Survivors of the mass shooting in Parkland, Florida, who are spearheading a national movement for gun control, are featured on the latest cover of Time magazine.

Under the headline 'Enough' the group of vocal and internet-savvy teens are the figureheads of a movement looking to redefine the gun control debate in the weeks since a gunman killed 17 people at their high school

Marjory Stoneman Douglas High School students Jaclyn Corin, Alex Wind, Emma González, Cameron Kasky and David Hogg all appear on the cover, standing in for a student-driven movement for tougher gun regulations.

The corresponding story chronicles how young people have driven a resurgent push for new gun laws. In tweets, meetings and rallies, they have publicly urged elected officials in Washington and Tallahassee, Florida’s state capitol, to enact tougher gun restrictions.

Following the lead of their Florida counterparts, students around the country walked out of their schools to advocate for tougher gun laws. A “March For Our Lives” rally is planned for Saturday in Washington, DC, with similar marches planned across the country over the weekend.

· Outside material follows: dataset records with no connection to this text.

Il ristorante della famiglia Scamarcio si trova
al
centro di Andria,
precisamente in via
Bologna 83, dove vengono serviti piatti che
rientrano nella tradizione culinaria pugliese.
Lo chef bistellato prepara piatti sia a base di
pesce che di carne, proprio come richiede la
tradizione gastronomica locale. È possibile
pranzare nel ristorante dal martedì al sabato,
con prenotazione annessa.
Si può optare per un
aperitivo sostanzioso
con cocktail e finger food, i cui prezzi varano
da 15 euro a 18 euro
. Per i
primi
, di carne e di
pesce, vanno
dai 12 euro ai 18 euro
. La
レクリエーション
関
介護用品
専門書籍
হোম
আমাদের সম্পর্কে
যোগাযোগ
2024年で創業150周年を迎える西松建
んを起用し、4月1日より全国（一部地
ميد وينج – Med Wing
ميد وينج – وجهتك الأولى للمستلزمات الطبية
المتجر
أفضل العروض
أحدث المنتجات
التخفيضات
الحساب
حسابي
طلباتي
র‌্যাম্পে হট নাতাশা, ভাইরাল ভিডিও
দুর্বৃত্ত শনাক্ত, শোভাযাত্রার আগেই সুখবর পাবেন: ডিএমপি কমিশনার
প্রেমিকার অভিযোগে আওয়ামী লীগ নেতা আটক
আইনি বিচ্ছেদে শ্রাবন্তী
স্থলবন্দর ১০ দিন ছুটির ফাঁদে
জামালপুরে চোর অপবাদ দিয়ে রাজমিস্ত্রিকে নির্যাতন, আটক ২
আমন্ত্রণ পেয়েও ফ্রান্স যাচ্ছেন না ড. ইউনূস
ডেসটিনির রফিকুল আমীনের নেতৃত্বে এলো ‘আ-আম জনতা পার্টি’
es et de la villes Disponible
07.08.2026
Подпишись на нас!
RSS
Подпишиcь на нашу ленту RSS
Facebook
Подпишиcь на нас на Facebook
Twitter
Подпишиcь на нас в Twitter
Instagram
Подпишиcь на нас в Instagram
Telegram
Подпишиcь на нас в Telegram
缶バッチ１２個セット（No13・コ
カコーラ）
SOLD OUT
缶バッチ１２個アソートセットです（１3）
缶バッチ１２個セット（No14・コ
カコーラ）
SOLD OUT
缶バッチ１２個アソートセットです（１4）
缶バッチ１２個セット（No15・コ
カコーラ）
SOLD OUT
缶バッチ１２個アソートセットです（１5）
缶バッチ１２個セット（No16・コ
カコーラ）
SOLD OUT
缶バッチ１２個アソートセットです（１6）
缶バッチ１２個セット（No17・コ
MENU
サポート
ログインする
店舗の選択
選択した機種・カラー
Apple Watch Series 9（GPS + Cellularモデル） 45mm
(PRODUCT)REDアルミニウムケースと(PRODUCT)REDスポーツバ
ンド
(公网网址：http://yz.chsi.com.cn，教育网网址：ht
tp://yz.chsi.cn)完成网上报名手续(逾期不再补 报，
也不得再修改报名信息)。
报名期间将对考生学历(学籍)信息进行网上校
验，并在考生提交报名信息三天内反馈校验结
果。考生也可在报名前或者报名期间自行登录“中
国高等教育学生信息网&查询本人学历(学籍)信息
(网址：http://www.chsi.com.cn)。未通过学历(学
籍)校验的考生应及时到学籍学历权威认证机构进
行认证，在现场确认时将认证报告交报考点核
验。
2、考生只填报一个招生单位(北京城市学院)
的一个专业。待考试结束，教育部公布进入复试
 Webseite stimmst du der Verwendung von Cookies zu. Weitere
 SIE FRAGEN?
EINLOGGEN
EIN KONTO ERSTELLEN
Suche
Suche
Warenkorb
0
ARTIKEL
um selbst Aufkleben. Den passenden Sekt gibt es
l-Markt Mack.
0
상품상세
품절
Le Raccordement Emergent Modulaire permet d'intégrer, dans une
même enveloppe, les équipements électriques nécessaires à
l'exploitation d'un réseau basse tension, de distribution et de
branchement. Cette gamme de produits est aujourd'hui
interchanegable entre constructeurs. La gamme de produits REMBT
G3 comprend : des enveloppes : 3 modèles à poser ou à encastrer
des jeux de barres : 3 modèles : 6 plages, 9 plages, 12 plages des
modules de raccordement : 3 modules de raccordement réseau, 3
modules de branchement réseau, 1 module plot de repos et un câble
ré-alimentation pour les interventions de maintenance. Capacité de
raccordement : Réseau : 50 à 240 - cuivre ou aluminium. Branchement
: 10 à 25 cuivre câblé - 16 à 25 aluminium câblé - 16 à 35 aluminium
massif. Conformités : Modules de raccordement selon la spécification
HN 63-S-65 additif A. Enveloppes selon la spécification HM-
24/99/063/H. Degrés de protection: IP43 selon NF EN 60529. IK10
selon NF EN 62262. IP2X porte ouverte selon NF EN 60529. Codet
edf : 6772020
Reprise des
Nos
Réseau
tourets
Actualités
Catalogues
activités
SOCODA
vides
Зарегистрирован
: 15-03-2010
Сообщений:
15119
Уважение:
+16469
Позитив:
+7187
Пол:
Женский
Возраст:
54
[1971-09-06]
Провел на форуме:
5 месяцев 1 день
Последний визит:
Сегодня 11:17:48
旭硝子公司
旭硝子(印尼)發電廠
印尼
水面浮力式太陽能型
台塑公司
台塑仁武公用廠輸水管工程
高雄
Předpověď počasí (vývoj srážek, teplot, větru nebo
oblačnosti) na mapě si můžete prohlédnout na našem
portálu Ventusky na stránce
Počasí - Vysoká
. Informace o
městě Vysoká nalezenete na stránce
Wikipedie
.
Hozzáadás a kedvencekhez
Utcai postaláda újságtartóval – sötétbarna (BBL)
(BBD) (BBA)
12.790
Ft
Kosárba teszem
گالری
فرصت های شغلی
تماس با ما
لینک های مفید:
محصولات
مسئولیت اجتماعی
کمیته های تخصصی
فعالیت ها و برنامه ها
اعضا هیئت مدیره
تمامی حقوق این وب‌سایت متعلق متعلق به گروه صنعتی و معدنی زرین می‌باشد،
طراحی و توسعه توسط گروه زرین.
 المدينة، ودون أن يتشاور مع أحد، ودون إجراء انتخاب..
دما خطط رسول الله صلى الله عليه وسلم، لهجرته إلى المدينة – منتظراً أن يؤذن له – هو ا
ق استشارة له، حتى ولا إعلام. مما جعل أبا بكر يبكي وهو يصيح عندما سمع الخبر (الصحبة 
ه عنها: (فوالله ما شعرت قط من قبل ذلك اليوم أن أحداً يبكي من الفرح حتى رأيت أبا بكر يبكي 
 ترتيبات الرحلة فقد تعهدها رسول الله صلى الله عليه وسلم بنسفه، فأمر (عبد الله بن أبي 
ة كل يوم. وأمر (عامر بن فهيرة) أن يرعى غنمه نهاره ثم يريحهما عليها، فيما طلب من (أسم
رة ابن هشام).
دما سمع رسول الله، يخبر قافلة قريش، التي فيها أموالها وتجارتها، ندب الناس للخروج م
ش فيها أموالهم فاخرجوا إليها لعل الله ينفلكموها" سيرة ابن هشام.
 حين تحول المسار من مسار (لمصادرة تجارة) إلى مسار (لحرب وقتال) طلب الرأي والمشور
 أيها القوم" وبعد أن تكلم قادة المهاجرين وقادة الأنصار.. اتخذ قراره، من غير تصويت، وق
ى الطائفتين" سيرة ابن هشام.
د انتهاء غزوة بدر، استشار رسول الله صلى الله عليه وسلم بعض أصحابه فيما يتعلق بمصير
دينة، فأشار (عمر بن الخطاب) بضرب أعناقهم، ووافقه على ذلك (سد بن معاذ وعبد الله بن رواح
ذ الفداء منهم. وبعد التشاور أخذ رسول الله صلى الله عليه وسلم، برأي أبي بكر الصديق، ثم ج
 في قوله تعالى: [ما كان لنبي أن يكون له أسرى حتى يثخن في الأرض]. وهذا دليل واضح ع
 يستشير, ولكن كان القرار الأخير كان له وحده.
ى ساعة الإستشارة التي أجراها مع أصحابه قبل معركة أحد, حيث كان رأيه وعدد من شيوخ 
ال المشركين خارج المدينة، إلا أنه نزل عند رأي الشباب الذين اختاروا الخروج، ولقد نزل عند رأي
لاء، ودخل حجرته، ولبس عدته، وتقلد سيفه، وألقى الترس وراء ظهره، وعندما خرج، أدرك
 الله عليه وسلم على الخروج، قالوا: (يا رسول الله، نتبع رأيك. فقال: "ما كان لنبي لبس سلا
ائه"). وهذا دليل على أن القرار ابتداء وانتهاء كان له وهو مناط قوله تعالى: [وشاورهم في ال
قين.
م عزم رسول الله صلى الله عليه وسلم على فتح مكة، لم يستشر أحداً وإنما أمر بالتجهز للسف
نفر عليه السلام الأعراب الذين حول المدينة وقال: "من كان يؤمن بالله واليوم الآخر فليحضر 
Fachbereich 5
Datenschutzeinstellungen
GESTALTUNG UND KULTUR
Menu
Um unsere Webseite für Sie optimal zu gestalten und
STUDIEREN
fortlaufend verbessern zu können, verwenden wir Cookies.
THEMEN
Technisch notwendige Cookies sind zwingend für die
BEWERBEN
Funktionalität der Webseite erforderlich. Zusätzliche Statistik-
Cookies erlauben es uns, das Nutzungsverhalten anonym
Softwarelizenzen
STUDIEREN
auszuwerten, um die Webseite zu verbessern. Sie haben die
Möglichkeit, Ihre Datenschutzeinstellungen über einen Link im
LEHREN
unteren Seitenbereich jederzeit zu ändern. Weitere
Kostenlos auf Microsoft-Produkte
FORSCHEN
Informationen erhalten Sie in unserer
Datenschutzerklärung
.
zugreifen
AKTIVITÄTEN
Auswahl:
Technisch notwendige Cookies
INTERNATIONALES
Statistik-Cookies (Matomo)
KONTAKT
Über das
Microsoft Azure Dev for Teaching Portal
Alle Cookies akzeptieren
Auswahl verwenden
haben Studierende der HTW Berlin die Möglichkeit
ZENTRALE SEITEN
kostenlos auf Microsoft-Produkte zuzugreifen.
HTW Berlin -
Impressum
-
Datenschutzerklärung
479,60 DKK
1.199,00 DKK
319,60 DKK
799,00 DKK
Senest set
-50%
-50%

The groundswell of gun control advocacy has already yielded some concrete results. Florida Governor Rick Scott has signed a gun control package, passed by the state’s Republican-controlled legislature, that raises the age for buying all firearms to 21 and allows courts to strip guns from people deemed to pose a threat to themselves or others.

Elected officials in Washington have so far not not followed suit. While Donald Trump initially shocked the political world by seeming to embrace measures that are anathema to the politically powerful National Rifle Association (NRA), he later moderated his stance and said he was in agreement with the NRA.

Donald Trump at school safety meeting: 'take the guns first, go through due process second'

But corporate America has forged ahead, with major retailers like Walmart and Dick’s Sporting Goods announcing they would require all people purchasing guns to be 21.

Adding to that wave, banking and financial services corporation Citi announced this week that it would only partner with companies that require background checks to buy guns, restrict firearms sales to people who are under the age of 21 and do not sell high-capacity magazines or devices known as bump-stocks that enable more rapid firing.

“As a society, we all know that something needs to change. And as a company, we feel we must do our part”, Citi said in a statement.